___ ИСХОДНЫЙ МАТЕРИАЛ

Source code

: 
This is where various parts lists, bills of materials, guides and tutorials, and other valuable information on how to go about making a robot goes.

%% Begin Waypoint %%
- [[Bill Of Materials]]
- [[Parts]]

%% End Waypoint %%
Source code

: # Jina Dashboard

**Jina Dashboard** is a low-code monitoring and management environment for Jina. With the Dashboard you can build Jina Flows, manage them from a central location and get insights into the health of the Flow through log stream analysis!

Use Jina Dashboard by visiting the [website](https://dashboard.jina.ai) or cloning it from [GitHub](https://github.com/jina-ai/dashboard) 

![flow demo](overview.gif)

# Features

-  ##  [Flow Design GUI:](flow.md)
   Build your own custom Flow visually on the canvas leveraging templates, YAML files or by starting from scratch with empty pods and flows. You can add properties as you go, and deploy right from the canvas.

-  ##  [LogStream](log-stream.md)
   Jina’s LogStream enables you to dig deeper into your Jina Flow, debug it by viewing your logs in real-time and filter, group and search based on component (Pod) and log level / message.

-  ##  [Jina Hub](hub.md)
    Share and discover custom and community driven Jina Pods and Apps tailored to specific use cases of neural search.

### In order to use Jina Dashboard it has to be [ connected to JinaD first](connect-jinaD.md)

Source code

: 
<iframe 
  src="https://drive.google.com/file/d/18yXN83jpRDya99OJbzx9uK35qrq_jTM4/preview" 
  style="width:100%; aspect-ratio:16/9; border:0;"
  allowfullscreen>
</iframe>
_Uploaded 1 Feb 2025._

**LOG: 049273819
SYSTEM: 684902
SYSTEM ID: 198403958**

______

[ЗАДАНИЕ]:
Оформите все строки материала как таблицу Markdown из двух столбцов: «№» с порядковым номером и «Строка» с самой строкой. Пустые строки не включайте.

[ОТВЕТ]:
| № | Строка |
|---|---|
| 1 | Source code |
| 2 | :  |
| 3 | This is where various parts lists, bills of materials, guides and tutorials, and other valuable information on how to go about making a robot goes. |
| 4 | %% Begin Waypoint %% |
| 5 | - [[Bill Of Materials]] |
| 6 | - [[Parts]] |
| 7 | %% End Waypoint %% |
| 8 | Source code |
| 9 | : # Jina Dashboard |
| 10 | **Jina Dashboard** is a low-code monitoring and management environment for Jina. With the Dashboard you can build Jina Flows, manage them from a central location and get insights into the health of the Flow through log stream analysis! |
| 11 | Use Jina Dashboard by visiting the [website](https://dashboard.jina.ai) or cloning it from [GitHub](https://github.com/jina-ai/dashboard)  |
| 12 | ![flow demo](overview.gif) |
| 13 | # Features |
| 14 | -  ##  [Flow Design GUI:](flow.md) |
| 15 |    Build your own custom Flow visually on the canvas leveraging templates, YAML files or by starting from scratch with empty pods and flows. You can add properties as you go, and deploy right from the canvas. |
| 16 | -  ##  [LogStream](log-stream.md) |
| 17 |    Jina’s LogStream enables you to dig deeper into your Jina Flow, debug it by viewing your logs in real-time and filter, group and search based on component (Pod) and log level / message. |
| 18 | -  ##  [Jina Hub](hub.md) |
| 19 |     Share and discover custom and community driven Jina Pods and Apps tailored to specific use cases of neural search. |
| 20 | ### In order to use Jina Dashboard it has to be [ connected to JinaD first](connect-jinaD.md) |
| 21 | Source code |
| 22 | :  |
| 23 | <iframe  |
| 24 |   src="https://drive.google.com/file/d/18yXN83jpRDya99OJbzx9uK35qrq_jTM4/preview"  |
| 25 |   style="width:100%; aspect-ratio:16/9; border:0;" |
| 26 |   allowfullscreen> |
| 27 | </iframe> |
| 28 | _Uploaded 1 Feb 2025._ |
| 29 | **LOG: 049273819 |
| 30 | SYSTEM: 684902 |
| 31 | SYSTEM ID: 198403958** |